Прямо — для актерского чтения написано. Так и видишь, как актер вдохновенно простирает руки вверх, как опускается на колени и низко поникает головой, и шепчет проникновенно: «Я совершу!» В большой восторг может привести зрителей. Но монолог этот — только из театральной пьесы, подлинного чувства в нем нет и следа.

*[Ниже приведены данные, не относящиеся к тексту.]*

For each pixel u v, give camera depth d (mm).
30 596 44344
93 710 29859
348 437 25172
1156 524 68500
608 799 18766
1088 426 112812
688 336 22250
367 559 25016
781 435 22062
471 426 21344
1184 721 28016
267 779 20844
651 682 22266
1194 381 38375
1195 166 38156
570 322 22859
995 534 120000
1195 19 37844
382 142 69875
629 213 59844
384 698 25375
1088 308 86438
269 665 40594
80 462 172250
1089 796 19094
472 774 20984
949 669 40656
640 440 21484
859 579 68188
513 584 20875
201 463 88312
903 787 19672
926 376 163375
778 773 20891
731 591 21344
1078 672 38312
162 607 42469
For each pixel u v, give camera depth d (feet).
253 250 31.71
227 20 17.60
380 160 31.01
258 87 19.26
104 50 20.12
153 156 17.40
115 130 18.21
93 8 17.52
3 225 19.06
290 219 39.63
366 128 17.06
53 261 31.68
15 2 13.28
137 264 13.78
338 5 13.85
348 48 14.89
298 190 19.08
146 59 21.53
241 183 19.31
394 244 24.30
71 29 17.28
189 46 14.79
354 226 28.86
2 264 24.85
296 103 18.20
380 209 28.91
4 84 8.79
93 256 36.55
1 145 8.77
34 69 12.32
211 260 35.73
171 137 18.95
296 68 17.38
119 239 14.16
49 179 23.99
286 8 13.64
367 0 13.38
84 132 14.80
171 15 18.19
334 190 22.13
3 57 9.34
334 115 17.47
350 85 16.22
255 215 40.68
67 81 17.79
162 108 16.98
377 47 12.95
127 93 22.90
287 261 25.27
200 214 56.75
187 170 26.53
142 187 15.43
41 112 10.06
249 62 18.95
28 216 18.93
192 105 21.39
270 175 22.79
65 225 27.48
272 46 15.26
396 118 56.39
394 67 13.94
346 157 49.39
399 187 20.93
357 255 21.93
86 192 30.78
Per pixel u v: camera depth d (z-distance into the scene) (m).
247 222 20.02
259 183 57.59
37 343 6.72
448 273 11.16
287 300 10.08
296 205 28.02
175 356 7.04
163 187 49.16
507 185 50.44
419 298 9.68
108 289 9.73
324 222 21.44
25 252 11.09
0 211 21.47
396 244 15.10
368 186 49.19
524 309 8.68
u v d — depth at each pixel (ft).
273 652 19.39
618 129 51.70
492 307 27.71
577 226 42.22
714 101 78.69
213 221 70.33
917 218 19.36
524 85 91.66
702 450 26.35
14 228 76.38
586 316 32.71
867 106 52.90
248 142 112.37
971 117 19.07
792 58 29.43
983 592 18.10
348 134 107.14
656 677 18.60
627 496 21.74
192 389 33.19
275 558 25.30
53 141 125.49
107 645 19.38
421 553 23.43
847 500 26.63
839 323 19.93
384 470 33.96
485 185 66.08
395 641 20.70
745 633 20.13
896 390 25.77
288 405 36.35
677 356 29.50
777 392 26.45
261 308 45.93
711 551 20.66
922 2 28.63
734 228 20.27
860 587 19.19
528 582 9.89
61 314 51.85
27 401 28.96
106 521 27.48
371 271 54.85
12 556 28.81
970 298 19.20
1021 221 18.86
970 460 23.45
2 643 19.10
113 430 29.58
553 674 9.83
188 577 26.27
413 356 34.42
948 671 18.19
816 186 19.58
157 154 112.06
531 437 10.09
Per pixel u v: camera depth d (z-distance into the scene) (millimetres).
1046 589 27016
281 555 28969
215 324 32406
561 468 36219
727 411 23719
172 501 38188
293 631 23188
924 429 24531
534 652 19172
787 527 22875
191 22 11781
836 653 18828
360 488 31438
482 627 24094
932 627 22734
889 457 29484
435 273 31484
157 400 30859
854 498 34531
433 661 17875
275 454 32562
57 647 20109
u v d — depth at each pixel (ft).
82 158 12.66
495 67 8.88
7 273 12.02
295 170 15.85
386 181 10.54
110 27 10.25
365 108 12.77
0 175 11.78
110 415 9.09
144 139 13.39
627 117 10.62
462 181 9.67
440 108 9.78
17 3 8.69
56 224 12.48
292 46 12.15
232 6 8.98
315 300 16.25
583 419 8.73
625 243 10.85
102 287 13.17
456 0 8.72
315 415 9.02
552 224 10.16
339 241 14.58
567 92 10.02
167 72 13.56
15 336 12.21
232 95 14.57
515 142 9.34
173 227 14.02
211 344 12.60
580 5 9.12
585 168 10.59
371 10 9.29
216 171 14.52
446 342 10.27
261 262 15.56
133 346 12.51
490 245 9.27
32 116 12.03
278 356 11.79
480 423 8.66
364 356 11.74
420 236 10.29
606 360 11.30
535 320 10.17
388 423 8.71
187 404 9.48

Или еще. В 1839 году, в Риме, на руках Гоголя умер молодой граф Виельгорский, талантливый юноша, к которому Гоголь привязался в совершенно необычной для пего степени. Не отходил, ухаживал, не спал ночей напролет. Сохранились записи его тогдашних переживаний, — что-то в роде дневника на нескольких почтовых листках, которые вел Гоголь. Вот отрывок:
— Голова моя тяжела, — сказал он. Я стал его обмахивать веткою лавра. «Ах! как свежо и хорошо!» — говорил он. Его слова были тогда... что они были!.. Что бы я дал тогда, каких бы благ земных, презренных, этих подлых, этих гадких благ... нет! о них не стоит говорить! Ты, кому попадутся, — если только попадутся, — в руки эти нестройные, слабые строки, бледные выражения моих чувств, — ты поймешь меня. Иначе они не попадутся тебе. Ты поймешь, как гадка вся груда сокровищ и почестей, эта звенящая приманка деревянных кукол, названных людьми. О, как бы тогда весело, с какою б злостью растоптал и подавил все, что сыплется от могущего скиптра полночного царя, если б только знал, что за это куплю усмешку, знаменующую тихое облегчение, на лице его!»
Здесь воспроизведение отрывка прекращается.